Satyrus saw men moving just one alley to the north, and a shrill whistle sounded.

‘Hermes,’ Diodorus said. ‘He’s hired every cut-throat in the city.’

‘Uhh,’ Carlus grunted. ‘I could go and thin the herd.’

‘Do it. We’re going for the Lotus – Leon says there ought to be six boat-keepers aboard.’

‘Uhh,’ Carlus said. ‘I find my own way.’ And then he was gone.

They dashed across the open road to the gate of Leon’s wharf. ‘Open up!’ Diodorus called.

Nothing.

Running feet behind them and a whistle like the cry of a falcon.

‘Open up!
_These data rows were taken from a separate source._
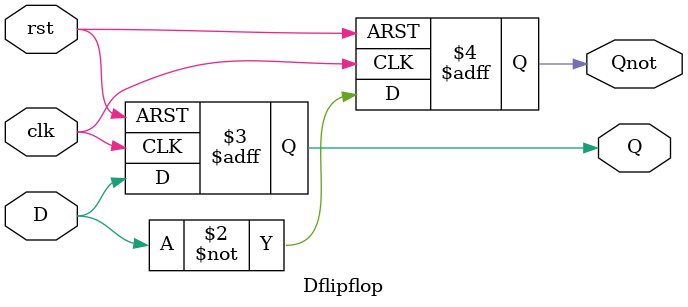
<source format=v>
module Dflipflop(D, clk, rst, Q, Qnot);

	input D, clk, rst;
	output reg Q, Qnot;
	
	always @ (posedge clk, posedge rst)
	begin
		if (rst)
		begin
			Q = 1'b0;
			Qnot = 1'b1;
		end
		else
		begin
			Q = D;
			Qnot = ~Q;
		end
	end

endmodule
</source>
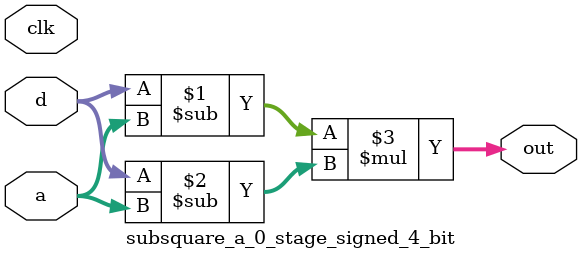
<source format=sv>
(* use_dsp = "yes" *) module subsquare_a_0_stage_signed_4_bit(
	input signed [3:0] a,
	input signed [3:0] d,
	output [3:0] out,
	input clk);

	assign out = (d - a) * (d - a);
endmodule

</source>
In Leon’s name!’ Diodorus cried. He had his sword in his hand – a wicked kopis with a long, heavy blade. He banged the backbone of the weapon on the gate, and started to look up along the wall, searching for a place to climb. Satyrus was several seconds ahead of him, up and over the wall and then drawing his own weapon.

The rush of feet grew louder – bare feet, mostly. And then there was a sound like an axe hitting soft wood, or like an oar slapping water in the hands of an inexperienced oarsman – and another, the same. And then a third, and this time the sound was accompanied by a shrill scream that cut across the night like fabric being ripped asunder.

Satyrus got the gate open and looked out past Diodorus as the man pushed in. Carlus – no one else was that big – was killing men silently. The victims were not so silent, but there were more whistles after the scream.

‘Sorry, lord,’ said a voice at his elbow, the house porter. ‘It sounds like murder!’

‘Get the gate shut. Help me.’ Melitta and Satyrus helped the porter shove the gate, and it made a clang as it latched. They were in Leon’s precinct.

‘Is there a boat party on the Lotus?’ Diodorus asked.

‘No – that is, yes, lord.’ The man got the beam back across the gate. ‘Alarm, lord?’

Diodorus nodded. ‘Better have it,’ he said.

The man at the gate was short, broad and had the slightly stooped look of the professional oarsman. He picked up a billet of wood and started to hit an iron bell. ‘Alarm!’ he called.

Diodorus took the twins by the shoulders.

Melitta was still facing the gate, unwilling to be dragged towards the ship. ‘What about Kallista? Or Carlus? By Athena, Diodorus!’

‘They are in a great deal less danger for not being with you, my dear. Well, not Carlus. I think he has sacrificed himself. Be brave, girl. This is the real thing.’ Diodorus paused to tighten his sandals. ‘Stupid things. Never wear anything you can’t fight in.’

‘I don’t want to run,’ she said.

‘Then you’ll die.’ Diodorus had no more patience. ‘Listen to me, girl. In a minute, a dozen paid thugs are going to come over that wall on ropes. They’ll kill everyone here. We’re getting on a boat and getting out. Understand? The moment to stand and fight will come another day.’